_Your instructions_. The full listing should be transcribed verbatim.

_Input material_.
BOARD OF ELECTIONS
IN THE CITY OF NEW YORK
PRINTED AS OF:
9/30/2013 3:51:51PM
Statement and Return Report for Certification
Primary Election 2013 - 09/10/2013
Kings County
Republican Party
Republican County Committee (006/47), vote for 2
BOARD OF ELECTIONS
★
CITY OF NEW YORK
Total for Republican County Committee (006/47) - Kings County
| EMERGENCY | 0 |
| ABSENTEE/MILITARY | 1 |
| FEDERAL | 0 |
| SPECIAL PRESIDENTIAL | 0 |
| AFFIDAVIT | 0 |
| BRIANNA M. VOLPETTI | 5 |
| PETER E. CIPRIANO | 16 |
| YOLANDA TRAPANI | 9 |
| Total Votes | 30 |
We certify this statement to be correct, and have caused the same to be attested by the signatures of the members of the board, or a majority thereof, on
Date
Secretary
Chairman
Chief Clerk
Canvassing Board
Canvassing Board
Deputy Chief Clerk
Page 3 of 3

_Exercise solution_.
BOARD OF ELECTIONS
IN THE CITY OF NEW YORK
PRINTED AS OF:
9/30/2013 3:51:51PM
Statement and Return Report for Certification
Primary Election 2013 - 09/10/2013
Kings County
Republican Party
Republican County Committee (006/47), vote for 2
BOARD OF ELECTIONS
★
CITY OF NEW YORK
Total for Republican County Committee (006/47) - Kings County
| EMERGENCY | 0 |
| ABSENTEE/MILITARY | 1 |
| FEDERAL | 0 |
| SPECIAL PRESIDENTIAL | 0 |
| AFFIDAVIT | 0 |
| BRIANNA M. VOLPETTI | 5 |
| PETER E. CIPRIANO | 16 |
| YOLANDA TRAPANI | 9 |
| Total Votes | 30 |
We certify this statement to be correct, and have caused the same to be attested by the signatures of the members of the board, or a majority thereof, on
Date
Secretary
Chairman
Chief Clerk
Canvassing Board
Canvassing Board
Deputy Chief Clerk
Page 3 of 3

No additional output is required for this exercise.